■ **Source material**:
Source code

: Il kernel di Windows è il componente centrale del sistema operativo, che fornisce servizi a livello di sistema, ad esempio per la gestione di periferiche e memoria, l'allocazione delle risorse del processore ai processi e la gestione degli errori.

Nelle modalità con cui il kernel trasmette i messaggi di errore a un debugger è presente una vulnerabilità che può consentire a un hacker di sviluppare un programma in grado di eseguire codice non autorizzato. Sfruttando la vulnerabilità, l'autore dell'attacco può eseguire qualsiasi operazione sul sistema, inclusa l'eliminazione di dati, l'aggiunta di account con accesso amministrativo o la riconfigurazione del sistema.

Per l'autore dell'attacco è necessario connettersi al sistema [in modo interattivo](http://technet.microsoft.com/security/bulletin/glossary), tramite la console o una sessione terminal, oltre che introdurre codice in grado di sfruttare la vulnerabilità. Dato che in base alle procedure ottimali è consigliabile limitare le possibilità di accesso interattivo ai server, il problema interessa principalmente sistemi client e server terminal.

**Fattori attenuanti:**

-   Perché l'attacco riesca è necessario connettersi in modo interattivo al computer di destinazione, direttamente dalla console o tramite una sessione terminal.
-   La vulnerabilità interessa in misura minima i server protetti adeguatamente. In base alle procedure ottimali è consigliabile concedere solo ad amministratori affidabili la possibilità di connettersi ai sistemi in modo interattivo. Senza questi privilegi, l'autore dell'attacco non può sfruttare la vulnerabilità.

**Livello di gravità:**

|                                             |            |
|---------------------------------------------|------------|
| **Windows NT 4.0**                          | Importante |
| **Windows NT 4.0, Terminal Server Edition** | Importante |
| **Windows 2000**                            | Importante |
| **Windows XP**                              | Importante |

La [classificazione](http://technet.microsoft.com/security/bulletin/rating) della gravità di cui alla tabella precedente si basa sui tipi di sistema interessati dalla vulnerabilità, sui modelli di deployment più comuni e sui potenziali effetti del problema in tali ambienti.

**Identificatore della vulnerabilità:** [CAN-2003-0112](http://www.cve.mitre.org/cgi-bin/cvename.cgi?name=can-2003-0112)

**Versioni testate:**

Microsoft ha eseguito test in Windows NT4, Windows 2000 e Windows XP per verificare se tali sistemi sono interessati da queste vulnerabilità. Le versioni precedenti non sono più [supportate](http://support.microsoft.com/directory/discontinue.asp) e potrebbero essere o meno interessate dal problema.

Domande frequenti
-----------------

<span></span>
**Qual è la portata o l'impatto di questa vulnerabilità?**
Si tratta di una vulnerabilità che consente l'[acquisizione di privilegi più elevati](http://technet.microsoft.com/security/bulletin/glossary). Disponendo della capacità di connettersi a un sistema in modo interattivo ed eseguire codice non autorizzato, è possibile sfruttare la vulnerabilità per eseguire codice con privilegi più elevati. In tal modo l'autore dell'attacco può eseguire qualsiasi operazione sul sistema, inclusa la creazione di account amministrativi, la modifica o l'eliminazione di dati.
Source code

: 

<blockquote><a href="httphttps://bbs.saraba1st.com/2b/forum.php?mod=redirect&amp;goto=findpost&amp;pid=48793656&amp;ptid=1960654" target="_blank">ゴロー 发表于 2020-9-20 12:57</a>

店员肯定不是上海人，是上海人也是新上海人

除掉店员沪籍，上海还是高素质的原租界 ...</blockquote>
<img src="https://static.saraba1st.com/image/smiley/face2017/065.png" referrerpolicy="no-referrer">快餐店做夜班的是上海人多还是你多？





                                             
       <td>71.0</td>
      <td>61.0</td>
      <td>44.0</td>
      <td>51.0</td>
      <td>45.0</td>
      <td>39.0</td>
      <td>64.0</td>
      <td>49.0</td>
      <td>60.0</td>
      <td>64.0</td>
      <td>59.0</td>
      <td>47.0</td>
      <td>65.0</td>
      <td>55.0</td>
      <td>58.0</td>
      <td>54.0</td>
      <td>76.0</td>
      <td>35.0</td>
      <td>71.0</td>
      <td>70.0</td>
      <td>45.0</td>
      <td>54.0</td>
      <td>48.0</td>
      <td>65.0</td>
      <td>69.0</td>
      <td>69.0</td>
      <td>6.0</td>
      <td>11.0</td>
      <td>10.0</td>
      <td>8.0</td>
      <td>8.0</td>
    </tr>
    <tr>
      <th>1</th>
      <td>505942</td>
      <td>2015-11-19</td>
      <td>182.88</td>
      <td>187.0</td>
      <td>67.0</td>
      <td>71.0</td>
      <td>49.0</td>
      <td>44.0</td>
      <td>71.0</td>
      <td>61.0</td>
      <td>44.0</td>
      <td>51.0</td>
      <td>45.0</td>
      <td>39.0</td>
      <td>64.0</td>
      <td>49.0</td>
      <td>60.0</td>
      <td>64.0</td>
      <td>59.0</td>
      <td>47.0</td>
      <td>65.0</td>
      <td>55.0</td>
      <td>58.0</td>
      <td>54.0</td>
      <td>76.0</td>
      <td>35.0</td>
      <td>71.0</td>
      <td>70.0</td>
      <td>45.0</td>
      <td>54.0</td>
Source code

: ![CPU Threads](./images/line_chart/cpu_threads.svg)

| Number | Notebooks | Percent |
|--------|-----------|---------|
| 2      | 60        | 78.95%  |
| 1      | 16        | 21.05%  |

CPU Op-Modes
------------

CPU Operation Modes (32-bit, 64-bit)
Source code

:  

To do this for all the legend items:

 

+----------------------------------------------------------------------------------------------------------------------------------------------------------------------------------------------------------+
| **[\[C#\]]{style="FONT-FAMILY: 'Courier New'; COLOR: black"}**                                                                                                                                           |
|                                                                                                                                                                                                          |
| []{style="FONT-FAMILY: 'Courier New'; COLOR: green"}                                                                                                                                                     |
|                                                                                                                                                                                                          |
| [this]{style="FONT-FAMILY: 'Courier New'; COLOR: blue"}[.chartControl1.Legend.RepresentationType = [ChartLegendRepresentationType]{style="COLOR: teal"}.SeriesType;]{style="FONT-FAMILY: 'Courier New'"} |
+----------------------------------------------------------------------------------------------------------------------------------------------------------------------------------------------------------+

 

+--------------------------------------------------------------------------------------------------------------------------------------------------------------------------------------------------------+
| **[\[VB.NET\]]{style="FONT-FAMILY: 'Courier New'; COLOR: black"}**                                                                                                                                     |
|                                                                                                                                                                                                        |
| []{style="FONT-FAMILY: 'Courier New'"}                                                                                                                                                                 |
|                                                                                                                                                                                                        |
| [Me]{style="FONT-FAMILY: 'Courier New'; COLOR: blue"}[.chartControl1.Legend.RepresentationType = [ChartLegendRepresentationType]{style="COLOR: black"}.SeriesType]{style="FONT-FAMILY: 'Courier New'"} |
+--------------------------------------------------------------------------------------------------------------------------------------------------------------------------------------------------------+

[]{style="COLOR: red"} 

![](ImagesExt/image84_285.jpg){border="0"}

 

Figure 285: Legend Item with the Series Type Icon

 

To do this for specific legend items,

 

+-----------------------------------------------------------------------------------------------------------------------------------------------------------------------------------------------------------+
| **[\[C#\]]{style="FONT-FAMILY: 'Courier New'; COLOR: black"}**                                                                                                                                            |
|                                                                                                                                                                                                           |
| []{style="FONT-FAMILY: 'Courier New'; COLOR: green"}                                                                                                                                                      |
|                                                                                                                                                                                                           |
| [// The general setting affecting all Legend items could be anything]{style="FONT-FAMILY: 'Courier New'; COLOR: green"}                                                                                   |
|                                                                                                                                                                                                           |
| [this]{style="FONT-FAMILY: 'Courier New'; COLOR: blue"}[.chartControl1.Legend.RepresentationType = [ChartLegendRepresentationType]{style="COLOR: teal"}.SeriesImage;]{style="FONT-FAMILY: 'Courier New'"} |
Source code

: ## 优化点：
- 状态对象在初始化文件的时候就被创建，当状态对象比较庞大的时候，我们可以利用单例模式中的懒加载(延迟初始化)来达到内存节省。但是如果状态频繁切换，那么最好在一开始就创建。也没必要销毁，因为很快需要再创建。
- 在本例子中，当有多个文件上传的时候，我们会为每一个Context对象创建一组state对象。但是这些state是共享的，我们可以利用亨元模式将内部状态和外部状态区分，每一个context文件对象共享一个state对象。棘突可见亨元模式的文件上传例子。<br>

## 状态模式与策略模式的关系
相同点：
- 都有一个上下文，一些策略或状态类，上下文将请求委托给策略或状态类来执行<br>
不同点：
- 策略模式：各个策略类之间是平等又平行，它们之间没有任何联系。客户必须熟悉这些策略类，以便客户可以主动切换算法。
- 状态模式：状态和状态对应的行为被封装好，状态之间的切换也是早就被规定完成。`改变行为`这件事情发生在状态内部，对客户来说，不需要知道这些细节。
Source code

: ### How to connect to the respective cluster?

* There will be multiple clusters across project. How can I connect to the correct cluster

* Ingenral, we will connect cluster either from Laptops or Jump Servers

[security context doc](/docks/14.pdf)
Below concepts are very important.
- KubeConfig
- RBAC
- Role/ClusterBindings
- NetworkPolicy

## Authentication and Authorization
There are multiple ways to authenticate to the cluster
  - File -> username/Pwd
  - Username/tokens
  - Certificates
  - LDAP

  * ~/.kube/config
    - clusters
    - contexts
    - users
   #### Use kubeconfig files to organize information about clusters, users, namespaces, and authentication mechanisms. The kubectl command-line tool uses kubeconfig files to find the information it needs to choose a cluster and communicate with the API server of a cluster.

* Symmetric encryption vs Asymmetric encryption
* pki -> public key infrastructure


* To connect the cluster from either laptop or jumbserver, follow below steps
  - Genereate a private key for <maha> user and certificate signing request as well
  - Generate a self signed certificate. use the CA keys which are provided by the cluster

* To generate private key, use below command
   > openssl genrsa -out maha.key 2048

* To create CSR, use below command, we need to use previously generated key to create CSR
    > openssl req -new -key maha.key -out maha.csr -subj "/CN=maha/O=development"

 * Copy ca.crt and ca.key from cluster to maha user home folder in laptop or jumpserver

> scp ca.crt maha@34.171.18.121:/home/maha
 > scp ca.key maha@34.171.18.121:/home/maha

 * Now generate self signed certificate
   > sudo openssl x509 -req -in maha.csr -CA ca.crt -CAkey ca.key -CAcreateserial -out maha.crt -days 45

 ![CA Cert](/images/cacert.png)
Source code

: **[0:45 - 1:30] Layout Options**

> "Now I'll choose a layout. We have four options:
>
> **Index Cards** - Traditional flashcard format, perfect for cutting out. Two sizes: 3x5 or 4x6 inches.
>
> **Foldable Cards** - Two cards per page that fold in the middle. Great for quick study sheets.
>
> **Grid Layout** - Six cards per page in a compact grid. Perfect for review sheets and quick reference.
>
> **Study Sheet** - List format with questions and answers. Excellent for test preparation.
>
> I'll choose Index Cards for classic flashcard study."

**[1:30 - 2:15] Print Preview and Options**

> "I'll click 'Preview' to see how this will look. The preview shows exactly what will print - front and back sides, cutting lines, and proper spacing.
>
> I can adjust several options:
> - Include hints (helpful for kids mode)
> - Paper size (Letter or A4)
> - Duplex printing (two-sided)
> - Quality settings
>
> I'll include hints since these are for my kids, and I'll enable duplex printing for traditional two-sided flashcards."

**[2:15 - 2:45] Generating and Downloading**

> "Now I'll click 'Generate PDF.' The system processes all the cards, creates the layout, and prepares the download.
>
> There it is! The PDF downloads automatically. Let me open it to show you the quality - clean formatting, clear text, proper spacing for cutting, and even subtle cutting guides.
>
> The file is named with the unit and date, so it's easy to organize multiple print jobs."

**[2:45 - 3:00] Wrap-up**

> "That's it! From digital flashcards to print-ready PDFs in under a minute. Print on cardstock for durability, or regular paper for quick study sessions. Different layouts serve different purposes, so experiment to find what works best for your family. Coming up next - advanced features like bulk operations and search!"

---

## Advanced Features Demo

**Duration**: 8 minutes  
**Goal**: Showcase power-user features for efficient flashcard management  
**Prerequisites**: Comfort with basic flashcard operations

■ **Try it**:
Lay out the lines as a Markdown table with the columns No. and Line, numbering each row and leaving out blank lines. Begin at the line that has "1:30] Layout Options**" and stop after the line that has "Preview and Options**".

■ **Result**:
| No. | Line |
|---|---|
| 1 | : **[0:45 - 1:30] Layout Options** |
| 2 | > "Now I'll choose a layout. We have four options: |
| 3 | > |
| 4 | > **Index Cards** - Traditional flashcard format, perfect for cutting out. Two sizes: 3x5 or 4x6 inches. |
| 5 | > |
| 6 | > **Foldable Cards** - Two cards per page that fold in the middle. Great for quick study sheets. |
| 7 | > |
| 8 | > **Grid Layout** - Six cards per page in a compact grid. Perfect for review sheets and quick reference. |
| 9 | > |
| 10 | > **Study Sheet** - List format with questions and answers. Excellent for test preparation. |
| 11 | > |
| 12 | > I'll choose Index Cards for classic flashcard study." |
| 13 | **[1:30 - 2:15] Print Preview and Options** |